Transpacific Industries has confirmed the synergies it is expecting from the proposed merger with Waste Management in an attempt to allay investor concerns.
Australia's Transpacific is offering $8.64 a share in cash to Waste Management shareholders in a deal which has raised debate about the difference between mergers and takeovers.
Under the amalgamation structure the deal needs 75 per cent shareholder support as opposed to the 90 per cent it would have needed under the Takeovers Code.
Rebecca Thomas, ING chief investment officer, said after meeting Transpacific advisers this week she would reluctantly support the deal despite disagreement about the valuation.
"We just don't see the price as being compelling", Thomas said.
"We've never been able to find a meeting of minds on our view of what a take-out price would be versus the view of the incumbent management who signed up to and effectively gave their recommendation to the offer before any independent report was struck."

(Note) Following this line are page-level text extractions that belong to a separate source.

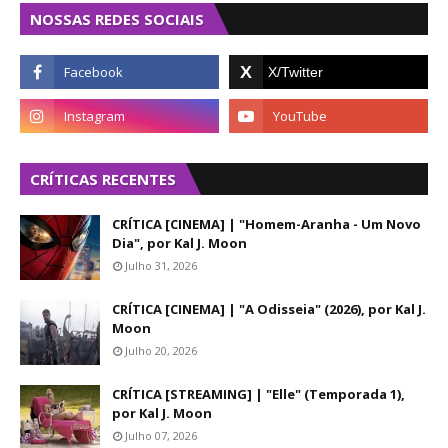
NOSSAS REDES SOCIAIS
CRÍTICAS RECENTES
CRÍTICA [CINEMA] | "Homem-Aranha - Um Novo
Dia", por Kal J. Moon
Julho 31, 2026
CRÍTICA [CINEMA] | "A Odisseia" (2026), por Kal J.
Moon
Julho 20, 2026
CRÍTICA [STREAMING] | "Elle" (Temporada 1),
por Kal J. Moon
Julho 07, 2026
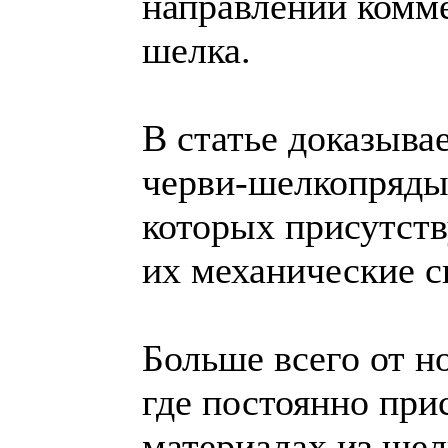
направлении комме
шелка.
В статье доказыва
черви-шелкопряды
которых присутств
их механические с
Больше всего от н
где постоянно при
материалах из шел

The price ING had hoped for was between $9 and $10 a share but Transpacific has consistently said there would be no increase in the offer.
"We will not be making any alternative offer to Waste Management shareholders," Transpacific executive chairman Terry Peabody said.
In response to queries from investors and analysts Transpacific confirmed it expected the merger to generate A$10 million in business improvements and growth and A$20 million of synergies.
The A$10 million in business improvements and growth represented the underlying increase in existing Waste Management earnings for the 2005 financial year annualised into the 2007 full year forecast.
Transpacific said the earnings uplift was consistent with market consensus estimates for Waste Management and the financial forecasts included in the recent Grant Samuel appraisal report.
About half of the A$20 million of potential synergies were from corporate, administrative and operational cost reductions. Transpacific was confident it could achieve most of these savings soon after a completed merger.
The other half of the synergies included savings in transport costs through increased vertical integration and combined marketing programmes, which would take longer to achieve and were more uncertain.
A shareholder meeting to vote on the proposal will be held on May 17.